TR: Ruth Ann had a fuller figure when you met her, and you were instantly attracted to her. What changed?
Benjamin: We’re back to the purse whomping issue, huh? Fair enough. Let me be clear that Ruth Ann didn’t change. I did, and the problem was all mine. Sure, I noticed that she was plumper than most of the ladies I’d been attracted to before but when she unpinned those long brown curls, I was done for. Not only does she have a beautiful smile, but she’s smart and possesses more courage and strength of conviction than most folks I know.
What changed? I did. Not the way I felt about Ruth Ann. I never stopped loving her but when the men on my crew poked fun of her round figure, I began feeling like she wasn’t enough or that I deserved better. You see, just like Ruthie had repeated ugly words about herself over and over, I’d made vows too—about what kind of woman I’d marry. Without me even realizing it, those words began to dictate my choices.
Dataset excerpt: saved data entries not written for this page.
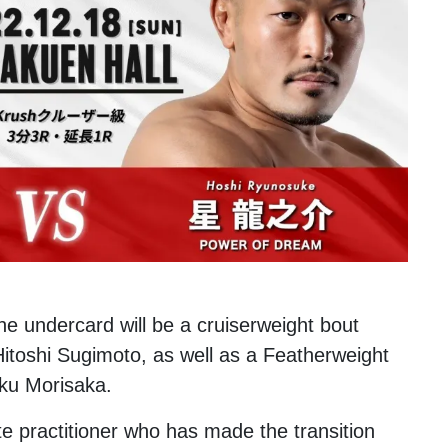
he undercard will be a cruiserweight bout
toshi Sugimoto, as well as a Featherweight
iku Morisaka.
e practitioner who has made the transition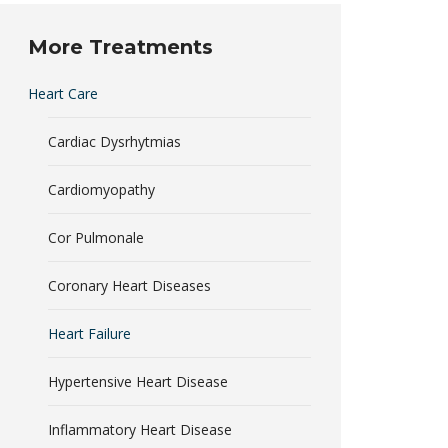
More Treatments
Heart Care
Cardiac Dysrhytmias
Cardiomyopathy
Cor Pulmonale
Coronary Heart Diseases
Heart Failure
Hypertensive Heart Disease
Inflammatory Heart Disease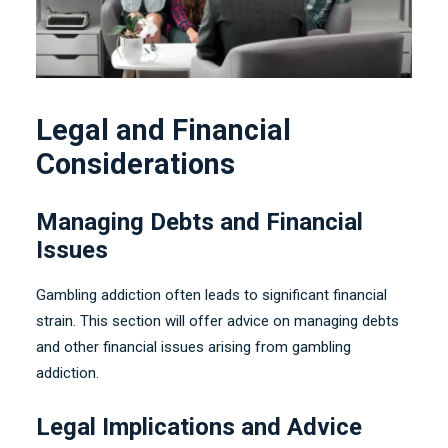
Legal and Financial
Considerations
Managing Debts and Financial
Issues
Gambling addiction often leads to significant financial
strain
.
This section will offer advice on managing debts
and other financial issues arising from gambling
addiction
.
Legal Implications and Advice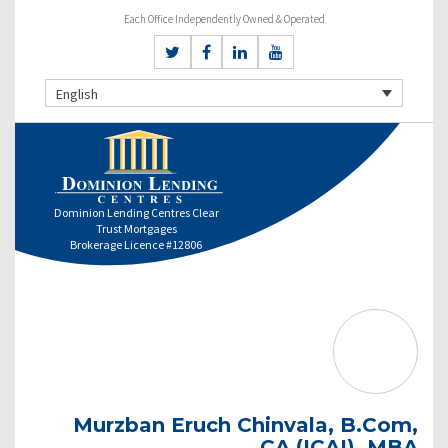
Each Office Independently Owned & Operated
English
Dominion Lending Centres Clear
Trust Mortgages
Brokerage Licence #12806
Murzban Eruch Chinvala, B.Com,
CA (ICAI), MBA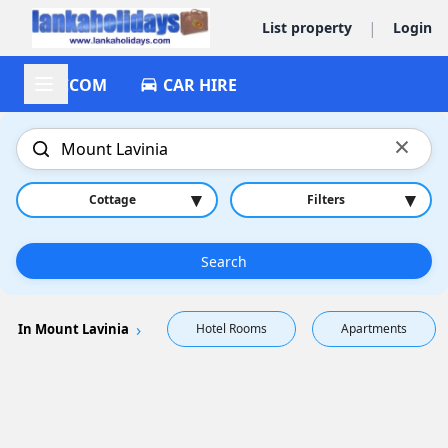
|
List property
Login
ACCOM
CAR HIRE
×
▾
▾
Cottage
Filters
Search
In Mount Lavinia
Hotel Rooms
Apartments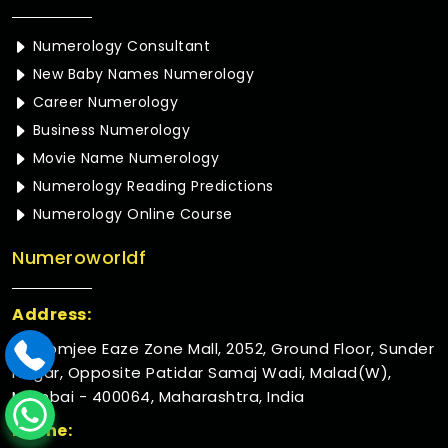
Numerology Consultant
New Baby Names Numerology
Career Numerology
Business Numerology
Movie Name Numerology
Numerology Reading Predictions
Numerology Online Course
Numeroworldf
Address:
Rustomjee Eaze Zone Mall, 2052, Ground Floor, Sunder
Nagar, Opposite Patidar Samaj Wadi, Malad(W),
Mumbai - 400064, Maharashtra, India
Phone: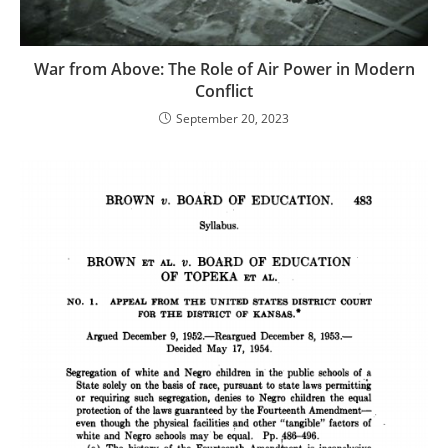
War from Above: The Role of Air Power in Modern
Conflict
September 20, 2023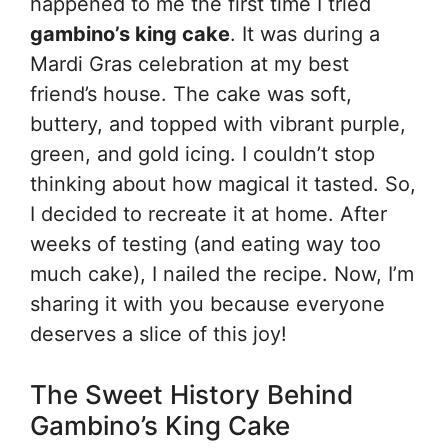
happened to me the first time I tried
gambino’s king cake
. It was during a
Mardi Gras celebration at my best
friend’s house. The cake was soft,
buttery, and topped with vibrant purple,
green, and gold icing. I couldn’t stop
thinking about how magical it tasted. So,
I decided to recreate it at home. After
weeks of testing (and eating way too
much cake), I nailed the recipe. Now, I’m
sharing it with you because everyone
deserves a slice of this joy!
The Sweet History Behind
Gambino’s King Cake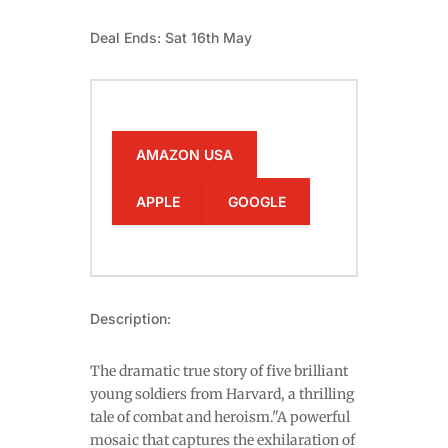
Deal Ends: Sat 16th May
AMAZON USA
APPLE
GOOGLE
Description:
The dramatic true story of five brilliant
young soldiers from Harvard, a thrilling
tale of combat and heroism."A powerful
mosaic that captures the exhilaration of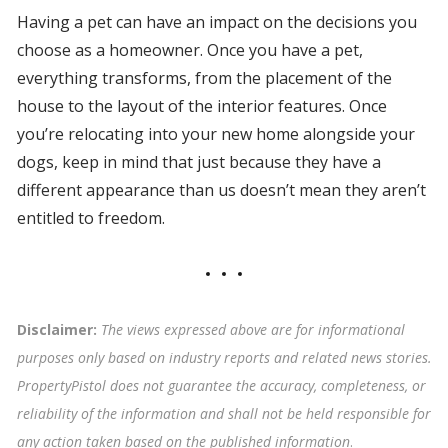
Having a pet can have an impact on the decisions you
choose as a homeowner. Once you have a pet,
everything transforms, from the placement of the
house to the layout of the interior features. Once
you’re relocating into your new home alongside your
dogs, keep in mind that just because they have a
different appearance than us doesn’t mean they aren’t
entitled to freedom.
Disclaimer:
The views expressed above are for informational
purposes only based on industry reports and related news stories.
PropertyPistol does not guarantee the accuracy, completeness, or
reliability of the information and shall not be held responsible for
any action taken based on the published information
.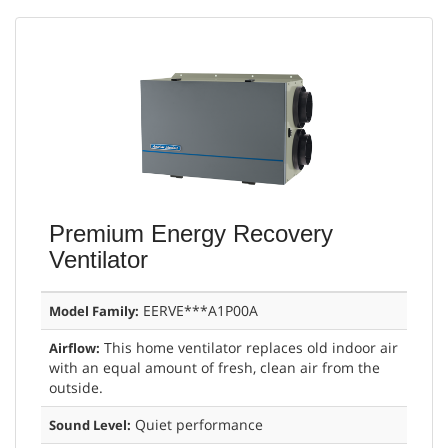
Premium Energy Recovery
Ventilator
EERVE***A1P00A
Model Family:
This home ventilator replaces old indoor air
Airflow:
with an equal amount of fresh, clean air from the
outside.
Quiet performance
Sound Level: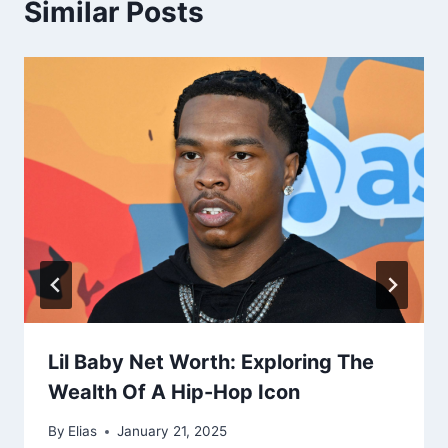
Similar Posts
Lil Baby Net Worth: Exploring The
Wealth Of A Hip-Hop Icon
By
Elias
January 21, 2025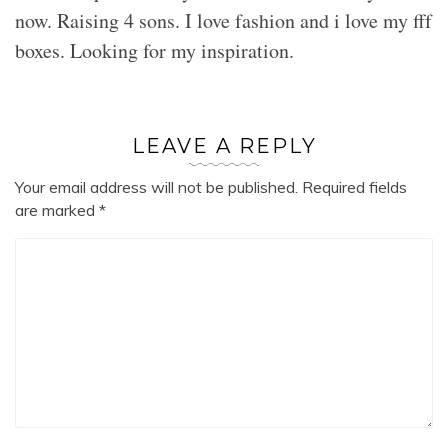
now. Raising 4 sons. I love fashion and i love my fff
boxes. Looking for my inspiration.
LEAVE A REPLY
Your email address will not be published.
Required fields
are marked
*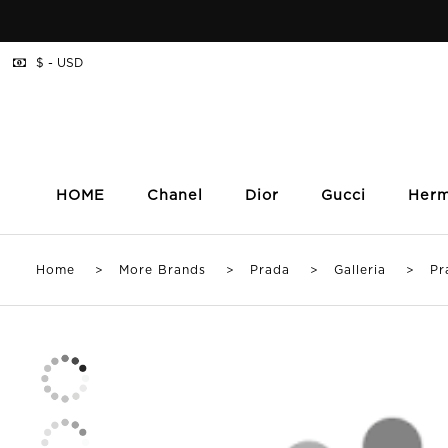
$ - USD
HOME
Chanel
Dior
Gucci
Her
Home
>
More Brands
>
Prada
>
Galleria
> Prada 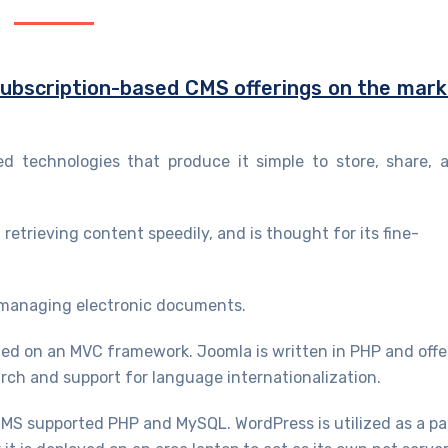
 subscription-based CMS offerings on the mar
 technologies that produce it simple to store, share, 
 retrieving content speedily, and is thought for its fine-
managing electronic documents.
d on an MVC framework. Joomla is written in PHP and offe
arch and support for language internationalization.
S supported PHP and MySQL. WordPress is utilized as a pa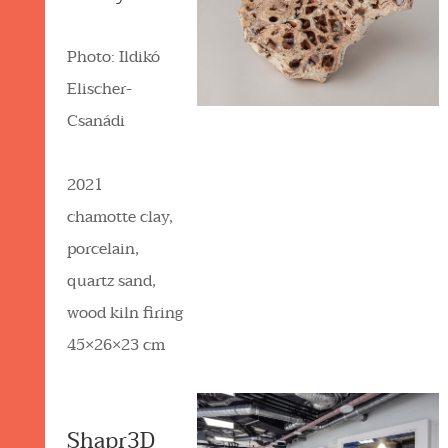
Photo: Ildikó
Elischer-
Csanádi
2021
chamotte clay,
porcelain,
quartz sand,
wood kiln firing
45×26×23 cm
Shapr3D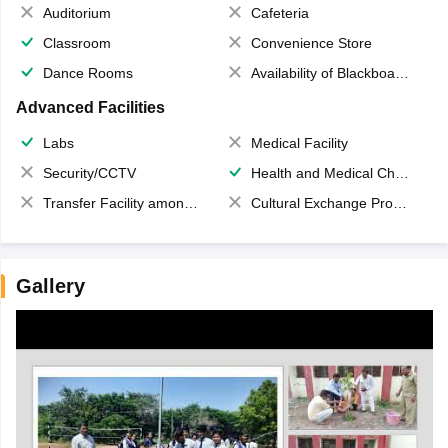
Auditorium
Cafeteria
Classroom
Convenience Store
Dance Rooms
Availability of Blackboards
Advanced Facilities
Labs
Medical Facility
Security/CCTV
Health and Medical Check up
Transfer Facility among school chain
Cultural Exchange Program
Gallery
I’d let everything get turned inside out and I didn’t have the courage to stand up in the face of ridicule and declare my true feelings. Instead of following God’s will for my life, I resisted because the wrapping on the gift He’d given me wasn’t to my liking. I’m ashamed to confess that, but that’s the way of it. I had to come to terms with my own prejudice and when I was finally able to admit that to myself and to God, He gave me new eyes for Ruthie and I no longer saw anything, but the beautiful, Godly woman Ruth Ann is.
TR: What advice do you have for those who may be struggling with similar issues today?
Benjamin: I’m not sure I’m in any position to give advice, but if any of your readers are struggling with an attraction to someone society says doesn’t measure up whether it be their weight, their income, the color of their skin, their job, or something entirely different, I encourage them to focus on the characteristics that drew you to them in the first place. While attraction is always part of the equation, lifelong relationships have their foundation in a solid friendship. Above all else, seek God’s direction for your life and the courage to follow it. You will never be disappointed when you walk the path He has chosen for you. I have no regrets. I’m confident you won’t either.